A seemingly inconsequential exchange between Nilofer and her second husband shows how infatuated the Ottoman Turks of the novel are with the West – and how much the Islamic world has changed since the 12th century, in which Ali’s last novel was set. Selim tells Nilofer that he dreams of becoming a photographer: she is astonished. ‘Is it that you could not imagine a future for me other than that dictated by my past and my origins?’ Selim asks. ‘Do you think only Italians can be photographers? This new art is beyond the reach of a poor boy from Anatolia?’ This is a far cry from the world of The Book of Saladin, where the Westerners are ‘barbarians’, to be converted or despised, not the masters of new technologies to be emulated. Both the first and second novels in the Quartet dealt with high points of Islamic civilisation (the first was set in the Arab Caliphate of Cordoba). In The Stone Woman the last of the great Muslim empires has been reduced to ‘a poor boy from Anatolia’, peering in at the window of the West’s camera shop.

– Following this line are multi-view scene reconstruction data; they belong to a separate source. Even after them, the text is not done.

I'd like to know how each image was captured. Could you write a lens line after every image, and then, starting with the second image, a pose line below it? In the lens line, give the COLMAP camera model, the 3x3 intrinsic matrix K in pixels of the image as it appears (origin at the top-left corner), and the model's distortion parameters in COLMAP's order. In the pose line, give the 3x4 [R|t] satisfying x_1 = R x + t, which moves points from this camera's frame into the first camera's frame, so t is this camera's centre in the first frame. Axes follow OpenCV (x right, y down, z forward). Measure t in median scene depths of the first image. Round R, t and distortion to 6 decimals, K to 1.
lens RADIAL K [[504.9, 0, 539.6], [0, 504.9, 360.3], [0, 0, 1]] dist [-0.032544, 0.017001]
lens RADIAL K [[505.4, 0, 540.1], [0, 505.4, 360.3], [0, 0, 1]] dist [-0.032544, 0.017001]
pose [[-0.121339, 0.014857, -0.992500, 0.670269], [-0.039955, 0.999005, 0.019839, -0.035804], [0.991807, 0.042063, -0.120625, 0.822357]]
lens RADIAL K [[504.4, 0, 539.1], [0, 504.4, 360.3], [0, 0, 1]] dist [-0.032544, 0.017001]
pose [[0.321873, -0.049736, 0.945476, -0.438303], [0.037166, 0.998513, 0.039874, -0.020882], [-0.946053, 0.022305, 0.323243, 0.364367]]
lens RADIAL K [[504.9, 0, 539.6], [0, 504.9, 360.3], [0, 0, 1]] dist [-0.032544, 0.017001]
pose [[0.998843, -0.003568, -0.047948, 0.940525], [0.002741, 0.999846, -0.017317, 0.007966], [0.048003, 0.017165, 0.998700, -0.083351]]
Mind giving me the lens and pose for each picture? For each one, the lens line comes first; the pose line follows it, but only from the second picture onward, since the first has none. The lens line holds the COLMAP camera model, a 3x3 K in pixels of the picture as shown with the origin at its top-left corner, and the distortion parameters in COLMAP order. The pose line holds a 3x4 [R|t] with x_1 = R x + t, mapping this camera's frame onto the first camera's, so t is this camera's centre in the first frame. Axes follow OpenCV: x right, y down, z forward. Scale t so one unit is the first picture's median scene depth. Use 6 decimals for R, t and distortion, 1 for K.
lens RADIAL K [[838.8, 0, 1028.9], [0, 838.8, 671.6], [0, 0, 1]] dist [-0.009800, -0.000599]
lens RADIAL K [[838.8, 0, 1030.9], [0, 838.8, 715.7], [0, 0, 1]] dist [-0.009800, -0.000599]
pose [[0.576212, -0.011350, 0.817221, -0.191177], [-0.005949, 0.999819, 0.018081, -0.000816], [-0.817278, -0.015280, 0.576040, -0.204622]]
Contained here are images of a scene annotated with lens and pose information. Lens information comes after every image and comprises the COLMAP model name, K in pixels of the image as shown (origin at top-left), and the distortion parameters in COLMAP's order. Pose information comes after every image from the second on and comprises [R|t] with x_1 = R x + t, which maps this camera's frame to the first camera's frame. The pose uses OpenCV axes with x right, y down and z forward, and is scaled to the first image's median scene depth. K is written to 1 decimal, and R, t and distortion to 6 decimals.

The novel may look forward to the rise of the Turkish Republic from the ashes of the Ottoman Empire, but the Empire in its time had represented much more than Turkey, and its collapse meant the end of a united Islam’s challenge to Western hegemony: there would no longer be a caliph, a successor to the Prophet Mohammed. The Stone Woman shows the last Islamic empire in its death throes, its rulers desperate to forge a new state in emulation of the West. This is often seen today as a triumph of the allegedly Western values of democracy and human rights, but Ali does not see it that way. When Nilofer and Selim debate the form of a new Turkish state, she tells her husband: ‘I have no desire to be described as Turkish. I prefer to be an Ottoman.’ It is not just that Turkishness is ‘soulless’, as Nilofer petulantly puts it. Her mother’s family is Jewish, and whereas the Ottoman Empire was a political concept that embraced many ethnicities and all three religions ‘of the Book’, the Turkish national movement aimed to build a Western state around a single ethnic nation: Muslim Turks. Ali’s portrayal of the Ottoman Empire is a little rosy, but it is essentially accurate.

‘What of the Greeks who do not wish to leave Istanbul or Izmir?’ Nilofer asks. ‘You will either force them to be Turks or drive them into the sea?’ When her son asks if his father Dmitri’s killers will be punished when the Sultan is overthrown, one of Nilofer’s brothers tells him the truth. The men who murdered his father because he was Greek are the very ones who are planning the brave new Turkish world. Even more chilling is the case of Petrossian, the family servant, an Armenian. Petrossian tells the Stone Woman that his sister’s house has been set on fire in an attempt to drive the Armenians out of her village. He says that Nilofer’s brother Halil, an Ottoman general, used to prevent this sort of thing, but can no longer do so. The old multi-ethnic state is crumbling – and more than a million Armenians will be systematically massacred by the Turks during the First World War.

There is one last twist in the novel’s great debate – and an unexpected one. At the end of this serious novel of assassinations and ethnic cleansing, Ali introduces a genuinely comic character: Iskander Pasha’s brother Kemal, a shipping magnate. Kemal claims that he ‘could fly the Japanese flag’ on his ships, ‘if I wished’ – national identity is not of much importance to an international businessman.